Frankly, I would be more worried about the men in the restroom with my son if he was still little... statistics and all that.

And if you're that concerned, instead of tossing people out of a restroom and making them feel less than human, direct your energy into something that makes more sense: advocate for unisex, single stall restrooms. Then everyone gets to pee in peace.

And me?

Next person to whack me with a purse in the ladies room because they have a knee jerk reaction to the short hair and tattoos is not getting off as lightly as before. I will defend myself, even if it means breaking that little old Asian lady in half, because people? I am tired. I'm done with the crap.

I shouldn't have to worry about it, but I do. And I have it far, far easier than my trans friends, and I know that.

2 comments:

Meowers from Missouri said...

You, dear Thump, are a sterling example of a human being; I am so proud to know you! You may end up as my mouthpiece in a court some day because I have reached the same conclusion as you about defending myself in a bathroom (or outside it). We women who choose not to dress or make up or accessorize according to others' preconceived notions must NEVER cave in to this ridiculous idea that human sex, sexuality, gender, etc can be dictated or chosen. There are so many truly important issues to come to terms with that this one should be a non-starter. Damn the fear-mongers who have made this such a mess!

Mark's Mews (Ayla, Iza, and Marley) said...

Some people can't handle complexity. Life isn't binary; it's a spectrum. I've known women (who were women) so frilly it made me gag and some women (who were women and could beat me into a pulp. And me in the same way. And those were just the ones happy in their birth-gender!
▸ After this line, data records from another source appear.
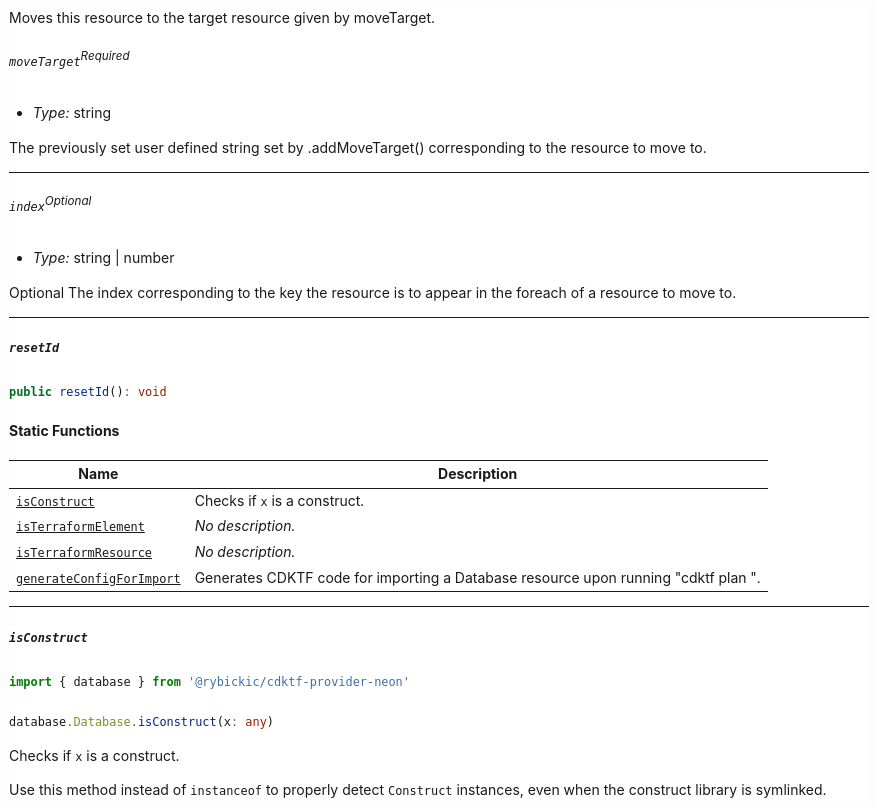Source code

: Moves this resource to the target resource given by moveTarget.

###### `moveTarget`<sup>Required</sup> <a name="moveTarget" id="@rybickic/cdktf-provider-neon.database.Database.moveTo.parameter.moveTarget"></a>

- *Type:* string

The previously set user defined string set by .addMoveTarget() corresponding to the resource to move to.

---

###### `index`<sup>Optional</sup> <a name="index" id="@rybickic/cdktf-provider-neon.database.Database.moveTo.parameter.index"></a>

- *Type:* string | number

Optional The index corresponding to the key the resource is to appear in the foreach of a resource to move to.

---

##### `resetId` <a name="resetId" id="@rybickic/cdktf-provider-neon.database.Database.resetId"></a>

```typescript
public resetId(): void
```

#### Static Functions <a name="Static Functions" id="Static Functions"></a>

| **Name** | **Description** |
| --- | --- |
| <code><a href="#@rybickic/cdktf-provider-neon.database.Database.isConstruct">isConstruct</a></code> | Checks if `x` is a construct. |
| <code><a href="#@rybickic/cdktf-provider-neon.database.Database.isTerraformElement">isTerraformElement</a></code> | *No description.* |
| <code><a href="#@rybickic/cdktf-provider-neon.database.Database.isTerraformResource">isTerraformResource</a></code> | *No description.* |
| <code><a href="#@rybickic/cdktf-provider-neon.database.Database.generateConfigForImport">generateConfigForImport</a></code> | Generates CDKTF code for importing a Database resource upon running "cdktf plan <stack-name>". |

---

##### `isConstruct` <a name="isConstruct" id="@rybickic/cdktf-provider-neon.database.Database.isConstruct"></a>

```typescript
import { database } from '@rybickic/cdktf-provider-neon'

database.Database.isConstruct(x: any)
```

Checks if `x` is a construct.

Use this method instead of `instanceof` to properly detect `Construct`
instances, even when the construct library is symlinked.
Yes, there are times when I get feeling awkward myself when someone shows up in a gender-uncertain way in a lace that is generally gender-specific. The response is to let things be, understand the situation, and be tolerant.

Its not easy for me, but I know it is a lot harder for them. I can go through life gender questions, some others can't. When other people are struggling with anything, it is part of my responsibility as a fellow human to try to make things easier.

I can't say I don't fail occassionally, but I'm sure trying and that is the best anyone can do.